Biocatalysis and organocatalysis
Dott.ssa Nicoletta Gaggero
Biotrasformations (or biocatalysis) employ natural and/or ingegnerized isolate enzymes or microorganisms for the synthesis of chiral enantiomerically enriched molecules with farmacological interest or building blocks (synthons) of wide employment in the organic synthesis (es. sulfoxides, epoxides).
The enzymes offer the advantage of a highest catalytic efficiency to a highest selectivity (chemo-, regio, diastero- and enantio-selectivity).
The mild experimental conditions (pH 7 aqueous phase, room temperature) minimized undesired side- reactions such as decompositions, racemizations and rearrangments which often plague traditional methodologies of organic synthesis and moreover, it is possible to carry out sequential processes by means of multi-enzyme systems.

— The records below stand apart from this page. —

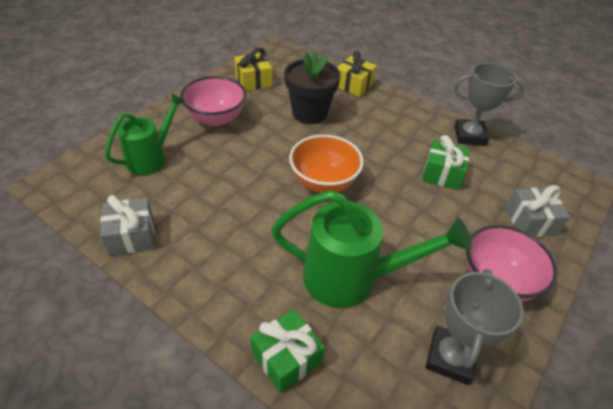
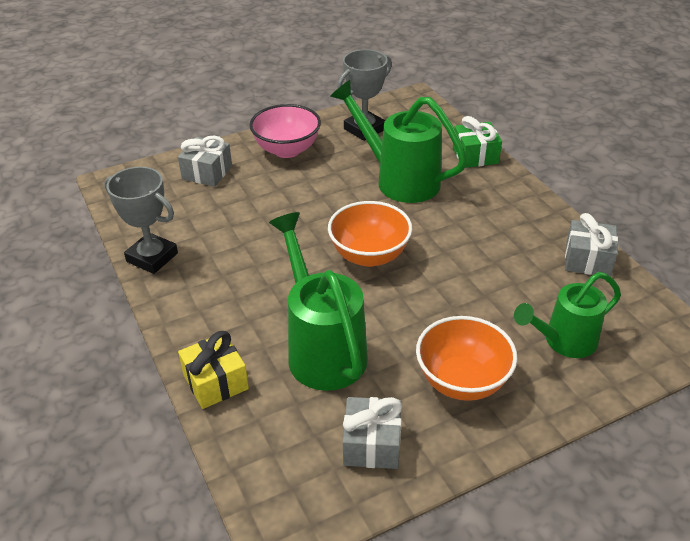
camera: 150 degrees left, 5 degrees down
(216, 118) = (462, 381): pink bowl -> orange bowl
(253, 81) = (372, 444): yellow gift -> grey gift
(309, 113) = (322, 349): black flower pot -> green watering can
(442, 174) = (236, 228): green gift -> none

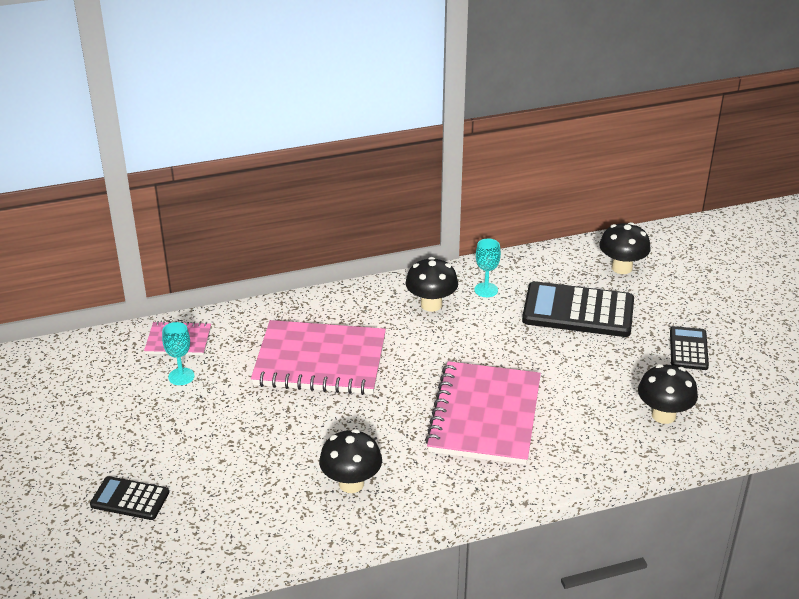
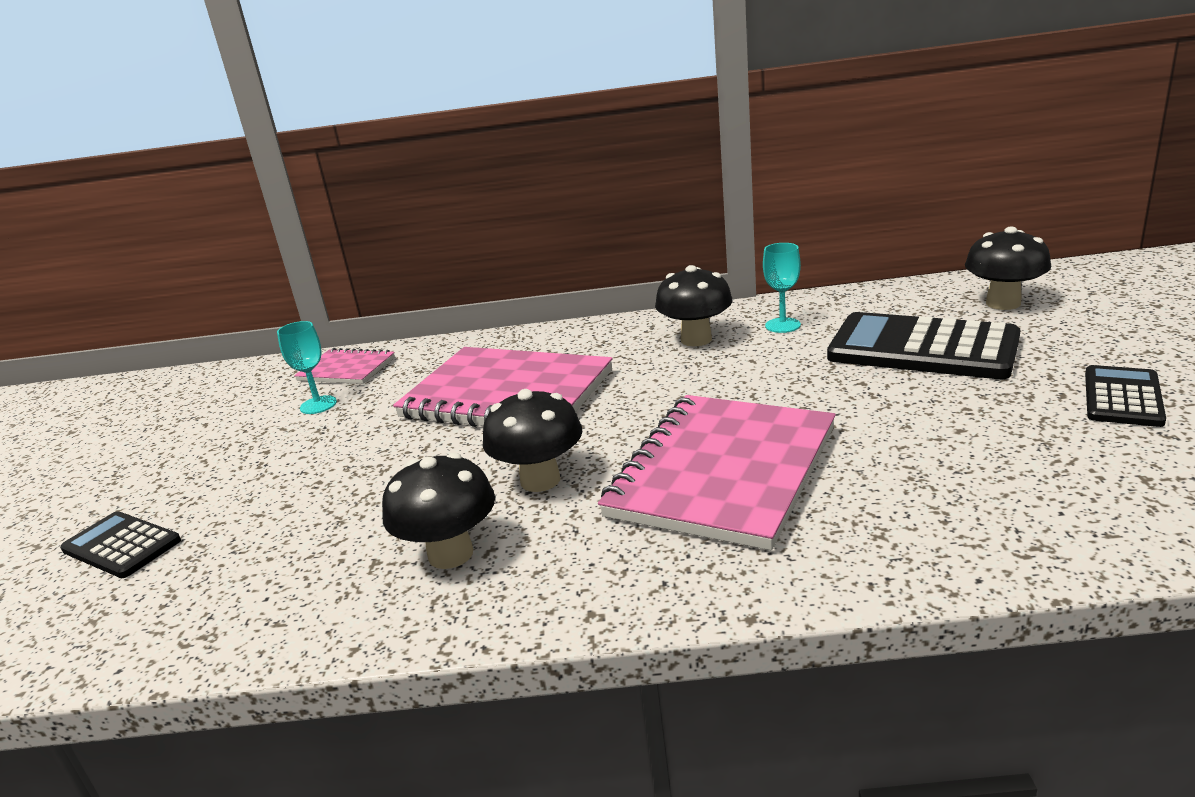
camera: 20 degrees right, 10 degrees down
(663, 415) = (1070, 490): black mushroom -> black mushroom (540, 480)

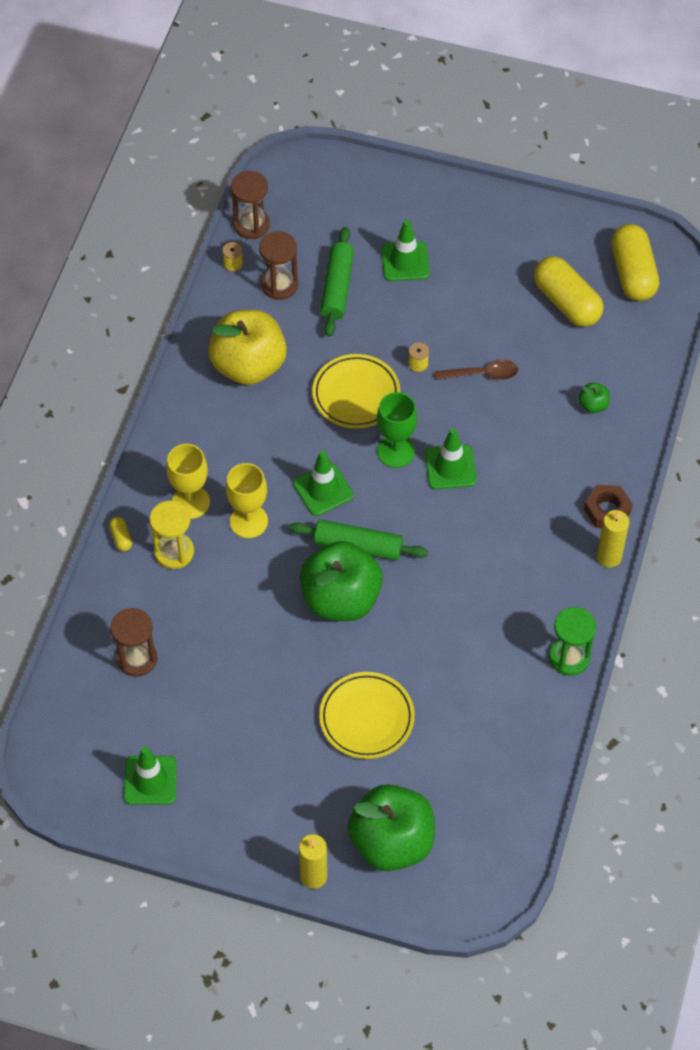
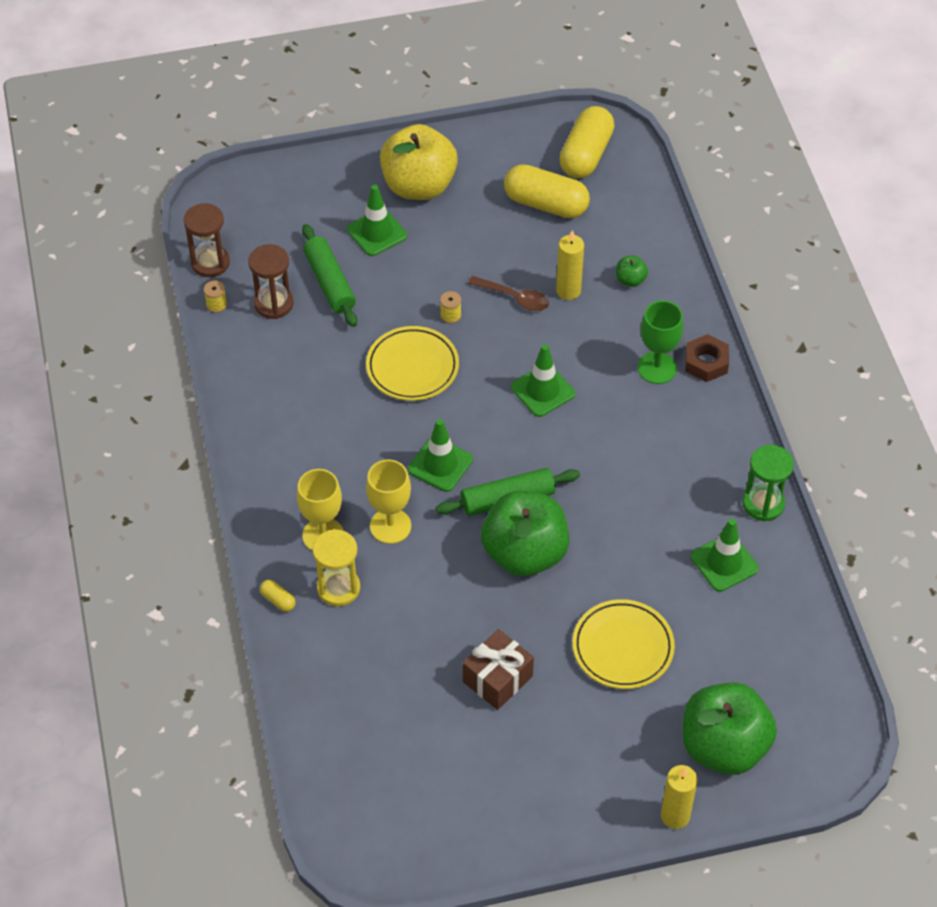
camera: 30 degrees left, 5 degrees down
(137, 658) = (370, 703): brown hourglass -> none
(150, 780) = (461, 810): green traffic cone -> green traffic cone (724, 563)
(248, 365) = (293, 387): yellow apple -> yellow apple (419, 186)
(249, 691) = (497, 679): none -> brown gift
(396, 451) = (483, 400): green goblet -> green goblet (657, 368)
(482, 374) = (514, 298): brown spoon -> brown spoon turned 60 degrees clockwise
(609, 557) = (735, 401): yellow candle -> yellow candle (568, 290)
(633, 273) = (586, 155): yellow capsule -> yellow capsule turned 60 degrees clockwise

In my search, I employ enzymes (monooxygenases, hydrolases) but also enzymatic models such as cyclodextrins and microperoxidase 11 and proteins (bovine serum albumin).

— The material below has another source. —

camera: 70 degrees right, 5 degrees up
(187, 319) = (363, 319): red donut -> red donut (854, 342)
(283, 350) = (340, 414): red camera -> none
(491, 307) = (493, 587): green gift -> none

The organocatalisys is a branch of catalysis that uses small organic molecules for the synthesis of enantiomerically enriched biologically active molecules and chiral building blocks.
Its increasing importance in the panorama of the synthetic methodologies depends on versatility of the organocatalysts, which are able to work in mild experimental conditions, in the presence of oxygen and water in the reaction mixture and to their remarkable eco-compatibility due to the fact that they do not contain transition metals.
The fact not to contain metals is particularly important with regard the synthesis of all those products that do not tolerate metal contamination, such as drugs.
There are a lot of natural products that possess variously functionalized chiral scaffolds which can be further modified and that are the starting materials to easily obtain chiral ligands and organocatalysts.
For example proline, a natural aminoacid, is able to catalyze organic reactions with amazing results, considering the simplicity of its structure.
The starting materials for many of these reactions are simple carbonyl compounds.
From the studies in order to clear the mechanism to the base of the stereoselection, new catalysts are developed which are able to face specific problems concerning the synthesis.
The catalytic species carry out their activity through multiple, non-covalent, weak interactions (electrostatic, hydrogen-bond) with their substrates just like to enzymatic catalysis mechanisms which are based on the concept of the cooperation.
Part of the reactions that I perform within the organocatalytic subject is carried out in phase transfer catalysis (PTC) conditions, that is, in bifasic solid/organic solvent systems in which reactive anions are generated in situ by means of starting material deprotonation thanks to the employment of economic, inorganic bases (NaOH, K2CO3). The catalyst (often a quaternary ammonium salt), via ionic exchange, participates in the formation and in the transport of anionic intermediates in the organic phase where the reaction happens.